PAGE EXTRACT —

---

The Job Market Earthquake

According to the World Economic Forum's Future of Jobs Report 2025, AI and automation are expected to displace roughly 92 million jobs globally by 2030, while creating around 170 million new ones — a net gain on paper, but the transition is anything but smooth.

The jobs being created require fundamentally different skills than the ones being destroyed. If you're a data entry clerk, a basic customer service rep, or a junior code monkey who copies Stack Overflow answers, the writing is on the wall. The transition won't be seamless, and pretending otherwise is dishonest.

The roles most at risk share a common trait: they involve structured, repeatable tasks with clear inputs and outputs. Think bookkeepers, paralegals, scheduling coordinators, QA testers, and first-line IT support.

The roles that survive — and thrive — will be those requiring creative judgment, complex negotiation, physical dexterity, or deep domain expertise that agents can't yet replicate. Plumbers are safe. Prompt engineers who can orchestrate fleets of AI agents? They're the new power class.

Why This Is a Crypto Story

Here's where it gets interesting for anyone in the decentralization space. If AI agents are going to autonomously transact, negotiate, and manage resources on our behalf, they need programmable money and trustless infrastructure.

They need smart contracts, not bank APIs that close at 5 PM. They need permissionless payment rails, not Stripe accounts that require KYC for a bot. The convergence of AI agents and crypto is an architectural inevitability.

---

ENTRIES SUPPLIED —
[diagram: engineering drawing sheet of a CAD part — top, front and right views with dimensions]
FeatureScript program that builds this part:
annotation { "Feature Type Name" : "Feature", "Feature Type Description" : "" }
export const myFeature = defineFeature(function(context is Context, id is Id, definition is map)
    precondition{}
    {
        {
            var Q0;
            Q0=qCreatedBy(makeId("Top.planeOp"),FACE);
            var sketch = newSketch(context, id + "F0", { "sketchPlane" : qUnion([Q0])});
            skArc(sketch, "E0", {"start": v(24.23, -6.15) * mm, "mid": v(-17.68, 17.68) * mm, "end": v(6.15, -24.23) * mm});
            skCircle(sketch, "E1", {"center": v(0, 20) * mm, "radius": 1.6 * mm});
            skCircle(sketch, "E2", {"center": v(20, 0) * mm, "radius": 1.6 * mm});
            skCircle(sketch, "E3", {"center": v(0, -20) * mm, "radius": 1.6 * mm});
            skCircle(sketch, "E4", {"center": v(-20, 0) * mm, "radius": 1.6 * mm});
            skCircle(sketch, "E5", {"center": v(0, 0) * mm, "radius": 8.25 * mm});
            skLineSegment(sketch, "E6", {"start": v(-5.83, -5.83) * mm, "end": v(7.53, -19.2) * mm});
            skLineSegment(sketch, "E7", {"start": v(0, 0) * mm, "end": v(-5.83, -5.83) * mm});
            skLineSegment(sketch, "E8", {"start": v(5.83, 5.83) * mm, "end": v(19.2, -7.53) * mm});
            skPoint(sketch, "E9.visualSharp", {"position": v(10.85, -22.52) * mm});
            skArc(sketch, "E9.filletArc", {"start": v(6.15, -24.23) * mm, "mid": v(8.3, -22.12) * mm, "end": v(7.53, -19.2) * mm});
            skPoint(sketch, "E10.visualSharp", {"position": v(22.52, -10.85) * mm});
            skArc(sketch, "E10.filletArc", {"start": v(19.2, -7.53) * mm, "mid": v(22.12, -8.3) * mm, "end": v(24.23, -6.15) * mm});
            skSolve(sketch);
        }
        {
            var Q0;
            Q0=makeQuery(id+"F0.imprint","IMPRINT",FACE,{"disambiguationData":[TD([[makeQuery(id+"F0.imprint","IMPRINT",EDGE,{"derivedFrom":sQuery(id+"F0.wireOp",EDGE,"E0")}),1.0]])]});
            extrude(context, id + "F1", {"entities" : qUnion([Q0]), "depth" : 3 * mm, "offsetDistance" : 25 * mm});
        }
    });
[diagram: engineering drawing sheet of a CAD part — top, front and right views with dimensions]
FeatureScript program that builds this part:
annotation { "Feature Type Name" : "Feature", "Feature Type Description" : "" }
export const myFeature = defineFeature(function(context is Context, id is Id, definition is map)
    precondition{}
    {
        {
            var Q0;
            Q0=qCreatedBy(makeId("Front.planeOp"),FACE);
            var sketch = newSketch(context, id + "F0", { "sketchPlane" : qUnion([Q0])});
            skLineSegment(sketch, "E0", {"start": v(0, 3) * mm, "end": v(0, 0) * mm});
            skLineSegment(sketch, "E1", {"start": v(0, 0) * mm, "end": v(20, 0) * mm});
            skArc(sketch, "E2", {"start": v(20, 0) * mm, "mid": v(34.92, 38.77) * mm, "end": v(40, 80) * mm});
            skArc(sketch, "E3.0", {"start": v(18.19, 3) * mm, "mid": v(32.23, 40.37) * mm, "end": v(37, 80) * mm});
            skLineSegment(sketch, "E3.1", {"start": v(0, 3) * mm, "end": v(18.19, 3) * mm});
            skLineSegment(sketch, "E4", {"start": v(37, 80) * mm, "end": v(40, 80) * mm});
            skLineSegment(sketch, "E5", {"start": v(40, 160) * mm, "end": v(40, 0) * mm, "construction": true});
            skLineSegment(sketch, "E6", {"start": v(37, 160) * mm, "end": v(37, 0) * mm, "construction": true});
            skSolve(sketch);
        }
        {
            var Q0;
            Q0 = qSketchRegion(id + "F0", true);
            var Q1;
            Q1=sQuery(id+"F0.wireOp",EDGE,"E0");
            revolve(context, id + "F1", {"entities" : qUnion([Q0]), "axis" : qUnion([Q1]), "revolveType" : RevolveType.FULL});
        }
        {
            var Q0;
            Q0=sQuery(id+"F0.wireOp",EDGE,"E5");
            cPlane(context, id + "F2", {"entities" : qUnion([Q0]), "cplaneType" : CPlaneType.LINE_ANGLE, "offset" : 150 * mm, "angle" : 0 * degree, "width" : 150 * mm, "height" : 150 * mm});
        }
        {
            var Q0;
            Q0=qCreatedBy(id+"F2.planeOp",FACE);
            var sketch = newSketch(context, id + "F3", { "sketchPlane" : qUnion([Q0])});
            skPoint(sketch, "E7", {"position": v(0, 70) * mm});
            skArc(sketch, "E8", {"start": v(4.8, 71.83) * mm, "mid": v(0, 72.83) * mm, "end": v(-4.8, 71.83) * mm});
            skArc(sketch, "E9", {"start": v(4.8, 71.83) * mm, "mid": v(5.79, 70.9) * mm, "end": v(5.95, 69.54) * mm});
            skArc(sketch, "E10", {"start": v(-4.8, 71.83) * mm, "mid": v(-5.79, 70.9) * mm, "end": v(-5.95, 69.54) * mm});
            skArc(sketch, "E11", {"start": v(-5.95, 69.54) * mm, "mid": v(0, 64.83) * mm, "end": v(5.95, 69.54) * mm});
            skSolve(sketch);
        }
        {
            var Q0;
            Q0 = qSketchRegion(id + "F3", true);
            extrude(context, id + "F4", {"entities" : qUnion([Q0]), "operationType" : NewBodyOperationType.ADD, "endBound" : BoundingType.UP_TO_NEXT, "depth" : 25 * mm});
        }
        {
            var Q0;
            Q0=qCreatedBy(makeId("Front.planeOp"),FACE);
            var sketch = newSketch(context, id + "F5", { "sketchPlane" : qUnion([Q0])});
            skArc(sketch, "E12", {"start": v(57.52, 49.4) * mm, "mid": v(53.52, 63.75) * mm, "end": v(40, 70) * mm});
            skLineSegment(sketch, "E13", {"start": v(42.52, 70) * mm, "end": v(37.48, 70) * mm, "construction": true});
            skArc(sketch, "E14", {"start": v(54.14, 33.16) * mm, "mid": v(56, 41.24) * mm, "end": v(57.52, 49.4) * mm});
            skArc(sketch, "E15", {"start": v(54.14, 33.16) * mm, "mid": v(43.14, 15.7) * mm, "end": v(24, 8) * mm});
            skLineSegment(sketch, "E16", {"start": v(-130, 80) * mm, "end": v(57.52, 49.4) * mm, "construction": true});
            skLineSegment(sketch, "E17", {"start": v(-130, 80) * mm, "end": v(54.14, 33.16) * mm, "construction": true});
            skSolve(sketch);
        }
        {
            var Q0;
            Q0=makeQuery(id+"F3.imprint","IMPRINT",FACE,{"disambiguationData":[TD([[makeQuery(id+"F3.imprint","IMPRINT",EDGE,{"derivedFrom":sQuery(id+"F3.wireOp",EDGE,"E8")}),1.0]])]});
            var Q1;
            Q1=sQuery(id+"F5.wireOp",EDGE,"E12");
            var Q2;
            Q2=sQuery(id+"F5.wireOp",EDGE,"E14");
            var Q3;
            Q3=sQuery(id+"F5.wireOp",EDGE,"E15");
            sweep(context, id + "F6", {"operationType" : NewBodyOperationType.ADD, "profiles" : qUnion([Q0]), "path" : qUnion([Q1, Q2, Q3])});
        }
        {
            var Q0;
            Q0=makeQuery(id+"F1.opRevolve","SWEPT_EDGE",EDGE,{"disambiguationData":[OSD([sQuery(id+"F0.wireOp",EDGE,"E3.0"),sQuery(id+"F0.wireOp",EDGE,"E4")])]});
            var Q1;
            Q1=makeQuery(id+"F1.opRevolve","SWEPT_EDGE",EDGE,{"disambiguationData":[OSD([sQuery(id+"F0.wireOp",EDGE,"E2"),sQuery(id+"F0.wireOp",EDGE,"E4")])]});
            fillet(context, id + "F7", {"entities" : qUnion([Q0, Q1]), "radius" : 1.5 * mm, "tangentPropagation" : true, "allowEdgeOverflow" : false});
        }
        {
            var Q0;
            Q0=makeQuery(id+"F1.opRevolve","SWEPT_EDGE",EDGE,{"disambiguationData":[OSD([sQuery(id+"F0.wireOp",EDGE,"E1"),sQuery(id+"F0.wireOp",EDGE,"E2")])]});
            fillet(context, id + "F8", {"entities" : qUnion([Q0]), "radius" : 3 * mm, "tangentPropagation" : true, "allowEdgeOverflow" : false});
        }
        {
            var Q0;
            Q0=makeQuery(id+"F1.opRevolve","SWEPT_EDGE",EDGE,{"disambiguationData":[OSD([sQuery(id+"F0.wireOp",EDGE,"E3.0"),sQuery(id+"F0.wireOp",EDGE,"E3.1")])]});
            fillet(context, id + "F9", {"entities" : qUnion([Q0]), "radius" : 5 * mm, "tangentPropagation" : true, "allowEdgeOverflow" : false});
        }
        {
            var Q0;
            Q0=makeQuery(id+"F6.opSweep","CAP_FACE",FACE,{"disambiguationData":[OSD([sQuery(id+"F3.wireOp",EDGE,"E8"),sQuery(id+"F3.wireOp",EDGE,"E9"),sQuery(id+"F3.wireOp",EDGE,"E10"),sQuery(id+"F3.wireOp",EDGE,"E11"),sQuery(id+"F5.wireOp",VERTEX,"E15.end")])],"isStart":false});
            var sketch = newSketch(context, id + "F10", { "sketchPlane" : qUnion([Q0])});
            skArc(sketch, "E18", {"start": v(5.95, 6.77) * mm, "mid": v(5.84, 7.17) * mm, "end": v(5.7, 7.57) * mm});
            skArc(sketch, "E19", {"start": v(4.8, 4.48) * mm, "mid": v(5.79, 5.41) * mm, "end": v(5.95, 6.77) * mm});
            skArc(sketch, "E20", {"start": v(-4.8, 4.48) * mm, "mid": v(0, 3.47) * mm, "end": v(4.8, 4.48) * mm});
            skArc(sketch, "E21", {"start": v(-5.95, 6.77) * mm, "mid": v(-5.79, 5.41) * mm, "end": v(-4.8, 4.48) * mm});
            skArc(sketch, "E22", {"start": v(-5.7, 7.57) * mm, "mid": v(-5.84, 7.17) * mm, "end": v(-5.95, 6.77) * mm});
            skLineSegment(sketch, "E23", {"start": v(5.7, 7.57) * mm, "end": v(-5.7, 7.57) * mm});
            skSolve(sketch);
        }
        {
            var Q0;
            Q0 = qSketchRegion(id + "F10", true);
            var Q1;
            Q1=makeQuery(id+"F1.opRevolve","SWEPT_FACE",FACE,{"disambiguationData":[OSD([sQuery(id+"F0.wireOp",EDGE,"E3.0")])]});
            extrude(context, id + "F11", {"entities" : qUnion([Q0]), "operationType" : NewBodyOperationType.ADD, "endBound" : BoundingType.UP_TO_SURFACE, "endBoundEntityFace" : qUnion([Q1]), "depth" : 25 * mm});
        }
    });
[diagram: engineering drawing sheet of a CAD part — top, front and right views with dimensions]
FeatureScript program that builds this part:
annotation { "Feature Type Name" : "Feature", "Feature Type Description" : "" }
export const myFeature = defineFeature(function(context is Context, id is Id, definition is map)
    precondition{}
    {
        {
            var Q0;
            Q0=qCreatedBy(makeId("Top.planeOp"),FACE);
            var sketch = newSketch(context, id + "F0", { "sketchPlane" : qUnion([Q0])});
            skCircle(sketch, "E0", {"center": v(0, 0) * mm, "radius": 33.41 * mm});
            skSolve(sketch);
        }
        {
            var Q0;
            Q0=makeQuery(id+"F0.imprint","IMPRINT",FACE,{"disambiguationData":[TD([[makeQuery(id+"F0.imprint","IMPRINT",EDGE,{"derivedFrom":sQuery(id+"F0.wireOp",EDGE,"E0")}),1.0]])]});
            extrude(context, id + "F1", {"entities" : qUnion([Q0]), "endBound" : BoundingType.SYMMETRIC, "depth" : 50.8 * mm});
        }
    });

---

EXERCISE — Decide whether each statement below agrees with the job market text, answering yes or no and quoting the deciding words of the text. 1. The report it cites expects AI and automation to create more jobs by 2030 than they displace. 2. It places plumbers among the roles most at risk. 3. It holds that AI agents will need bank APIs in order to transact.

SOLVED PROBLEM —
1. Yes: "displace roughly 92 million jobs globally by 2030, while creating around 170 million new ones"
2. No: "Plumbers are safe."
3. No: "They need smart contracts, not bank APIs that close at 5 PM."